RAW DATA >>

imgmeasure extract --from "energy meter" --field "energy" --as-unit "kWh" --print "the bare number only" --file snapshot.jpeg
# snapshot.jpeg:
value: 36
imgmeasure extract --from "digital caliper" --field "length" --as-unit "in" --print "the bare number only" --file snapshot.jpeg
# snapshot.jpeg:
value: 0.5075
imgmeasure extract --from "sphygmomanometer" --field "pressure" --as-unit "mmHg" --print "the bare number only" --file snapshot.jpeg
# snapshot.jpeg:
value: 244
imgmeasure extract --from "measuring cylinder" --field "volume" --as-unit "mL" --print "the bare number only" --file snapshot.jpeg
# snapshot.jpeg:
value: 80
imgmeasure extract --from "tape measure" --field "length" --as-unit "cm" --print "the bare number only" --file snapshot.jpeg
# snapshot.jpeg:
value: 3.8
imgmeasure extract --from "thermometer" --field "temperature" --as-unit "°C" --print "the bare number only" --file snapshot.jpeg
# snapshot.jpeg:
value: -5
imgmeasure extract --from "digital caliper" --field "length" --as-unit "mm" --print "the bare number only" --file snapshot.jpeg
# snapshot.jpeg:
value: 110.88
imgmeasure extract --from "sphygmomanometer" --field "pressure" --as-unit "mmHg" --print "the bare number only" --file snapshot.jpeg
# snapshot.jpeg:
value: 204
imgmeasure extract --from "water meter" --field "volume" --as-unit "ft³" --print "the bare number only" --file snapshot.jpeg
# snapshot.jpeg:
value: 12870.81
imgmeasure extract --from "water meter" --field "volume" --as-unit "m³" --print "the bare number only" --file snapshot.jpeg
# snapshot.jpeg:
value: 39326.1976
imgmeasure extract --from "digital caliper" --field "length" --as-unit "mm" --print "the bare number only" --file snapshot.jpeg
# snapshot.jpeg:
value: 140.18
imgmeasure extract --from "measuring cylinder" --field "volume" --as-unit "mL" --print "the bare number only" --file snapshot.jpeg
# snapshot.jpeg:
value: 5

EXERCISE DESCRIPTION >> Report each line of the data above that contains the string "print", copying the line in full. Case counts.

SOLUTION FOR THIS EXERCISE >>
imgmeasure extract --from "energy meter" --field "energy" --as-unit "kWh" --print "the bare number only" --file snapshot.jpeg
imgmeasure extract --from "digital caliper" --field "length" --as-unit "in" --print "the bare number only" --file snapshot.jpeg
imgmeasure extract --from "sphygmomanometer" --field "pressure" --as-unit "mmHg" --print "the bare number only" --file snapshot.jpeg
imgmeasure extract --from "measuring cylinder" --field "volume" --as-unit "mL" --print "the bare number only" --file snapshot.jpeg
imgmeasure extract --from "tape measure" --field "length" --as-unit "cm" --print "the bare number only" --file snapshot.jpeg
imgmeasure extract --from "thermometer" --field "temperature" --as-unit "°C" --print "the bare number only" --file snapshot.jpeg
imgmeasure extract --from "digital caliper" --field "length" --as-unit "mm" --print "the bare number only" --file snapshot.jpeg
imgmeasure extract --from "sphygmomanometer" --field "pressure" --as-unit "mmHg" --print "the bare number only" --file snapshot.jpeg
imgmeasure extract --from "water meter" --field "volume" --as-unit "ft³" --print "the bare number only" --file snapshot.jpeg
imgmeasure extract --from "water meter" --field "volume" --as-unit "m³" --print "the bare number only" --file snapshot.jpeg
imgmeasure extract --from "digital caliper" --field "length" --as-unit "mm" --print "the bare number only" --file snapshot.jpeg
imgmeasure extract --from "measuring cylinder" --field "volume" --as-unit "mL" --print "the bare number only" --file snapshot.jpeg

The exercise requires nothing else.